Abstract
This case series describes severe acute respiratory syndrome coronavirus (SARS-CoV-2) transmission on a international commercial airline flight.
Introduction
This case series assessed a commercial airline flight from Tel Aviv, Israel, to Frankfurt, Germany, that occurred on March 9th, 2020. Among 102 passengers on a Boeing 737-900 aircraft were 24 members of a tourist group. Starting 7 days earlier, the group had contact with a hotel manager who later received a diagnosis of coronavirus disease 2019 (COVID-19). No member of the group had received a diagnosis of COVID-19 before the flight, and no measures to prevent transmission (eg, wearing of masks) had been applied. The flight duration was 4 hours 40 minutes.
Methods
At the destination airport, we conducted a medical evaluation of the tourist group, including testing for severe acute respiratory syndrome coronavirus (SARS-CoV-2) in a throat swab specimen. In addition, we contacted all passengers 4 to 5 weeks later by phone and conducted structured interviews. Passengers were asked whether they had contact with a person with COVID-19. They were prompted to report symptoms and asked about previous testing for SARS-CoV-2. A semiquantitative SARS-CoV-2 IgG antibody test (EUROIMMUN) was offered to all passengers who had been seated within 2 rows of the index cases and to those who reported to have been symptomatic. Borderline and positive results in the IgG test were confirmed with a plaque reduction neutralization test (PRNT). Oral informed consent was obtained from all study participants, and additional written consent was obtained for laboratory tests. This study was exempt from a formal ethics committee approval by the University Hospital Frankfurt, Goethe University, Frankfurt, Germany.
Results
Of the 24 members of the tourist group, 7 tested positive for SARS-CoV-2 RNA in a throat swab sample on arrival. Four of the 7 were symptomatic during the flight, 2 were presymptomatic, and 1 remained asymptomatic (Figure 1).
A total of 71 of the other 78 passengers (91%) who had been exposed to the group on the flight completed the interview.
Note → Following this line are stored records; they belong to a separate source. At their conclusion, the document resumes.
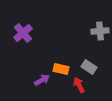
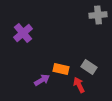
gray cross: moved 2 px left, 16 px up
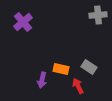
purple cross: moved 11 px up
purple arrow: rotated 133 degrees clockwise
red arrow: moved 1 px left, 1 px down
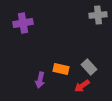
purple cross: moved 1 px down; rotated 30 degrees clockwise
gray rectangle: rotated 14 degrees clockwise
purple arrow: moved 2 px left
red arrow: moved 4 px right; rotated 98 degrees counterclockwise
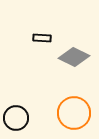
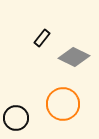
black rectangle: rotated 54 degrees counterclockwise
orange circle: moved 11 px left, 9 px up
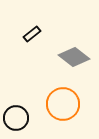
black rectangle: moved 10 px left, 4 px up; rotated 12 degrees clockwise
gray diamond: rotated 12 degrees clockwise
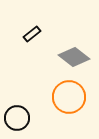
orange circle: moved 6 px right, 7 px up
black circle: moved 1 px right
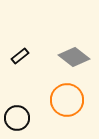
black rectangle: moved 12 px left, 22 px down
orange circle: moved 2 px left, 3 px down
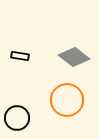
black rectangle: rotated 48 degrees clockwise
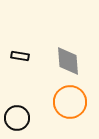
gray diamond: moved 6 px left, 4 px down; rotated 48 degrees clockwise
orange circle: moved 3 px right, 2 px down
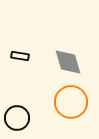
gray diamond: moved 1 px down; rotated 12 degrees counterclockwise
orange circle: moved 1 px right
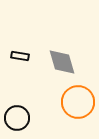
gray diamond: moved 6 px left
orange circle: moved 7 px right
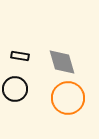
orange circle: moved 10 px left, 4 px up
black circle: moved 2 px left, 29 px up
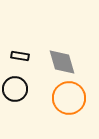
orange circle: moved 1 px right
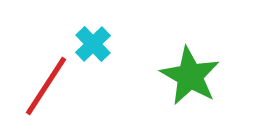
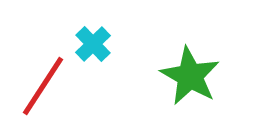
red line: moved 3 px left
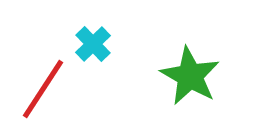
red line: moved 3 px down
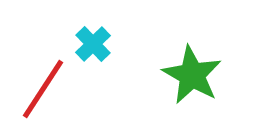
green star: moved 2 px right, 1 px up
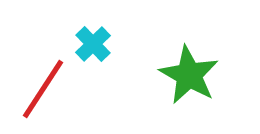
green star: moved 3 px left
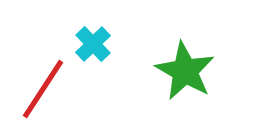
green star: moved 4 px left, 4 px up
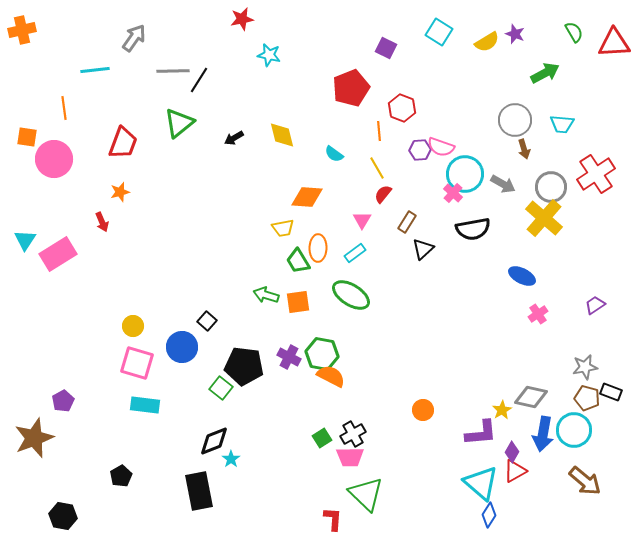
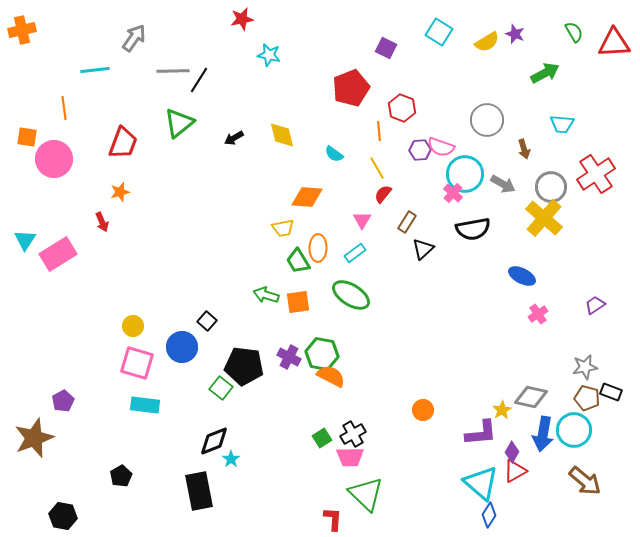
gray circle at (515, 120): moved 28 px left
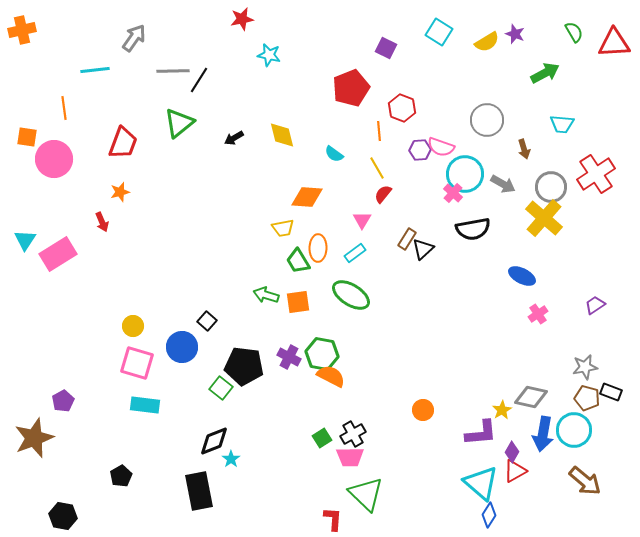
brown rectangle at (407, 222): moved 17 px down
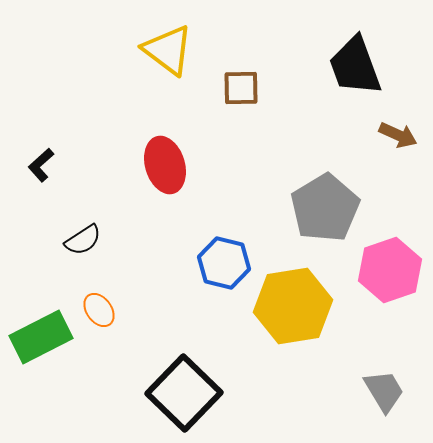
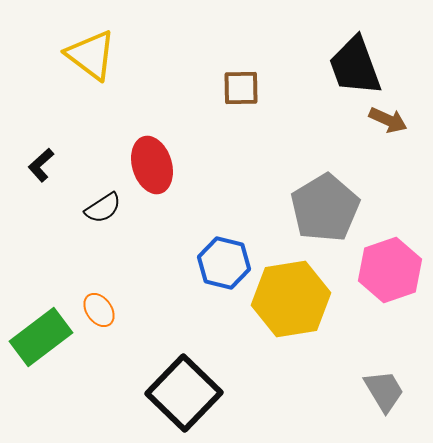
yellow triangle: moved 77 px left, 5 px down
brown arrow: moved 10 px left, 15 px up
red ellipse: moved 13 px left
black semicircle: moved 20 px right, 32 px up
yellow hexagon: moved 2 px left, 7 px up
green rectangle: rotated 10 degrees counterclockwise
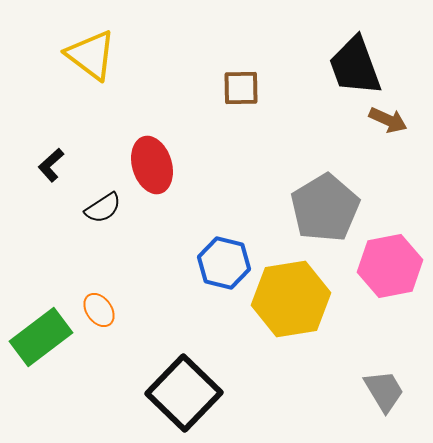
black L-shape: moved 10 px right
pink hexagon: moved 4 px up; rotated 8 degrees clockwise
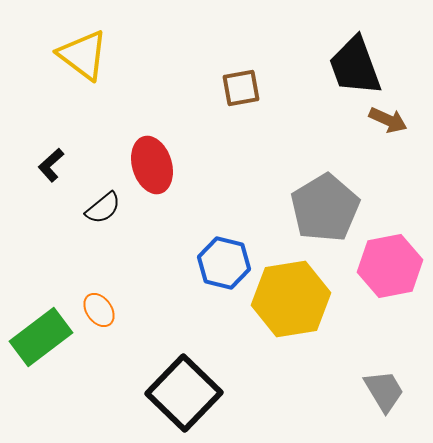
yellow triangle: moved 8 px left
brown square: rotated 9 degrees counterclockwise
black semicircle: rotated 6 degrees counterclockwise
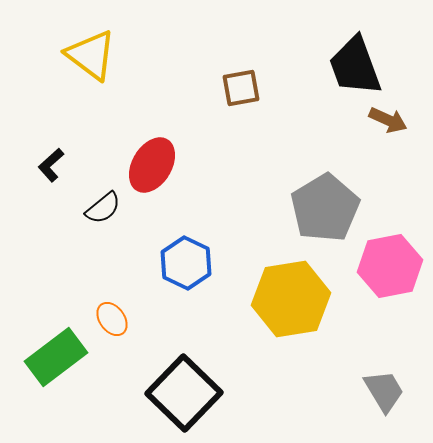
yellow triangle: moved 8 px right
red ellipse: rotated 48 degrees clockwise
blue hexagon: moved 38 px left; rotated 12 degrees clockwise
orange ellipse: moved 13 px right, 9 px down
green rectangle: moved 15 px right, 20 px down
Serum samples were obtained from 13 of these individuals 6 to 9 weeks after the flight (Figure 2). One reported having tested positive by polymerase chain reaction 4 days after the flight. This passenger did not recall any symptoms. We detected SARS-CoV-2 IgG 7 weeks after the flight, and the PRNT result was also positive. The passenger negated contact with patients with COVID-19 before or after the flight.
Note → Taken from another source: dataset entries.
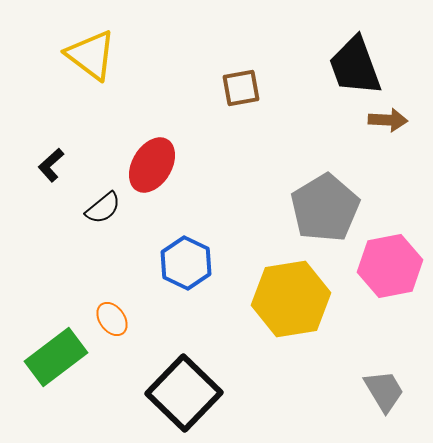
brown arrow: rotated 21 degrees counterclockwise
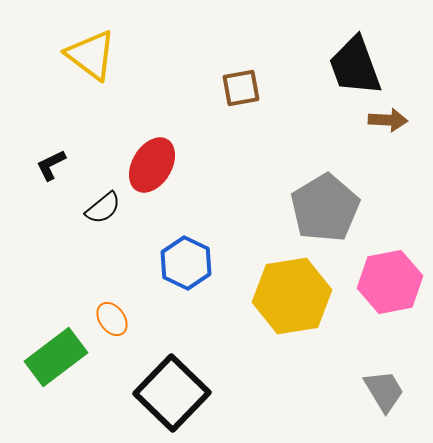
black L-shape: rotated 16 degrees clockwise
pink hexagon: moved 16 px down
yellow hexagon: moved 1 px right, 3 px up
black square: moved 12 px left
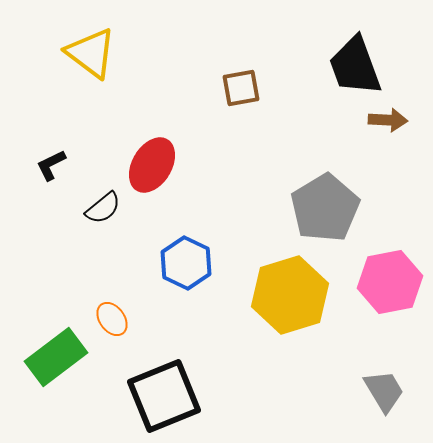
yellow triangle: moved 2 px up
yellow hexagon: moved 2 px left, 1 px up; rotated 8 degrees counterclockwise
black square: moved 8 px left, 3 px down; rotated 24 degrees clockwise
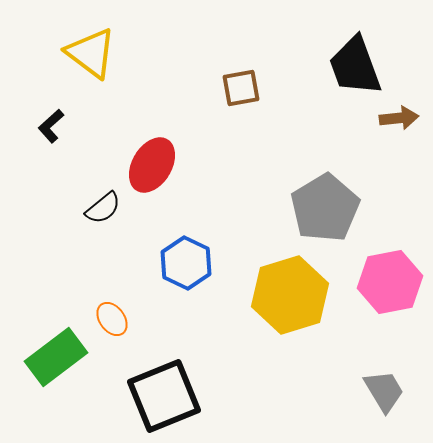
brown arrow: moved 11 px right, 2 px up; rotated 9 degrees counterclockwise
black L-shape: moved 39 px up; rotated 16 degrees counterclockwise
Seven other passengers reported having had symptoms suggestive of COVID-19 within 14 days after the flight. One had a headache, muscle ache, and hoarseness starting 5 days after the flight. This passenger had not been tested and negated known contact with a patients with COVID-19. The passenger was in quarantine for 14 days starting 1 day after the flight. We obtained a serum sample 9 weeks after the flight and detected SARS-CoV-2 IgG. The PRNT had a borderline result.
We also obtained serum samples from 6 other symptomatic and 5 asymptomatic passengers 6 to 9 weeks after the flight. All tested negative except for 1, who had a borderline result on the SARS-CoV-2 IgG test but had a negative result on the PRNT. SARS-CoV-2 transmission during the flight was not excluded for 1 symptomatic passenger with previous contact with a patients with COVID-19 and 46 asymptomatic passengers who were not tested.
Discussion
We discovered 2 likely SARS-CoV-2 transmissions on this flight, with 7 index cases. These transmissions may have also occurred before or after the flight. The risk of transmission of droplet-mediated infections on an aircraft depends on proximity to an index case and on other factors, such as movement of passengers and crew, fomites, and contact among passengers in the departure gate.1 In our study, both passengers with likely onboard transmission were seated within 2 rows of an index case.
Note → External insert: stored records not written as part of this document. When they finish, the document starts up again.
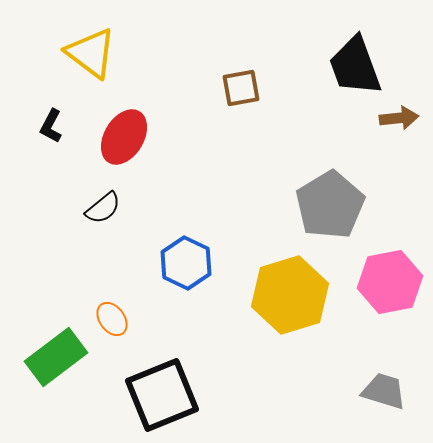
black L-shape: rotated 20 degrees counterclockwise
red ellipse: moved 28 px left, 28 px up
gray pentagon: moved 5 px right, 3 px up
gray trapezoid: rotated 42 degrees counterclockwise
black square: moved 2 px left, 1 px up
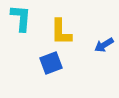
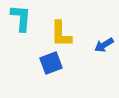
yellow L-shape: moved 2 px down
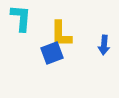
blue arrow: rotated 54 degrees counterclockwise
blue square: moved 1 px right, 10 px up
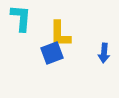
yellow L-shape: moved 1 px left
blue arrow: moved 8 px down
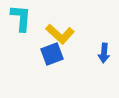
yellow L-shape: rotated 48 degrees counterclockwise
blue square: moved 1 px down
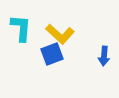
cyan L-shape: moved 10 px down
blue arrow: moved 3 px down
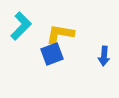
cyan L-shape: moved 2 px up; rotated 40 degrees clockwise
yellow L-shape: rotated 148 degrees clockwise
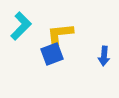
yellow L-shape: rotated 16 degrees counterclockwise
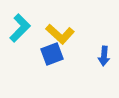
cyan L-shape: moved 1 px left, 2 px down
yellow L-shape: rotated 132 degrees counterclockwise
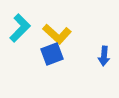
yellow L-shape: moved 3 px left
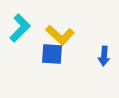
yellow L-shape: moved 3 px right, 1 px down
blue square: rotated 25 degrees clockwise
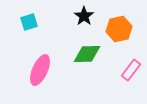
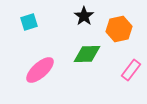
pink ellipse: rotated 24 degrees clockwise
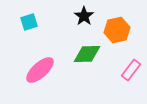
orange hexagon: moved 2 px left, 1 px down
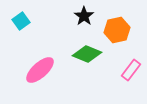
cyan square: moved 8 px left, 1 px up; rotated 18 degrees counterclockwise
green diamond: rotated 24 degrees clockwise
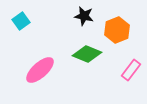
black star: rotated 24 degrees counterclockwise
orange hexagon: rotated 10 degrees counterclockwise
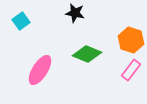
black star: moved 9 px left, 3 px up
orange hexagon: moved 14 px right, 10 px down; rotated 20 degrees counterclockwise
pink ellipse: rotated 16 degrees counterclockwise
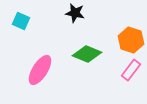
cyan square: rotated 30 degrees counterclockwise
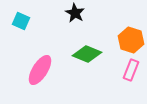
black star: rotated 18 degrees clockwise
pink rectangle: rotated 15 degrees counterclockwise
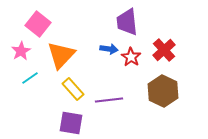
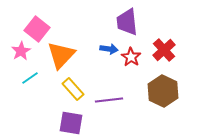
pink square: moved 1 px left, 5 px down
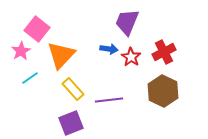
purple trapezoid: rotated 28 degrees clockwise
red cross: moved 2 px down; rotated 15 degrees clockwise
purple square: rotated 30 degrees counterclockwise
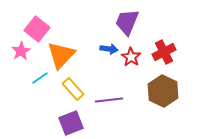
cyan line: moved 10 px right
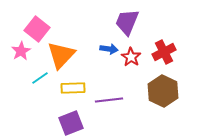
yellow rectangle: moved 1 px up; rotated 50 degrees counterclockwise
The airflow in the cabin from the ceiling to the floor and from the front to the rear may have been associated with a reduced transmission rate.2 It could be speculated that the rate may have been reduced further had the passengers worn masks.
It has previously been observed for SARS and influenza that transmission may also occur among passengers seated beyond the 2-row perimeter,2,3 indicating possible airborne transmission. Our findings do not rule out airborne transmission of SARS-CoV-2 in an airplane cabin.
This study had several limitations. We did not obtain information on the crew of the airplane and were not able to contact all passengers. We also did not obtain antibody tests from all passengers. Additional transmissions may have occurred and remained undetected.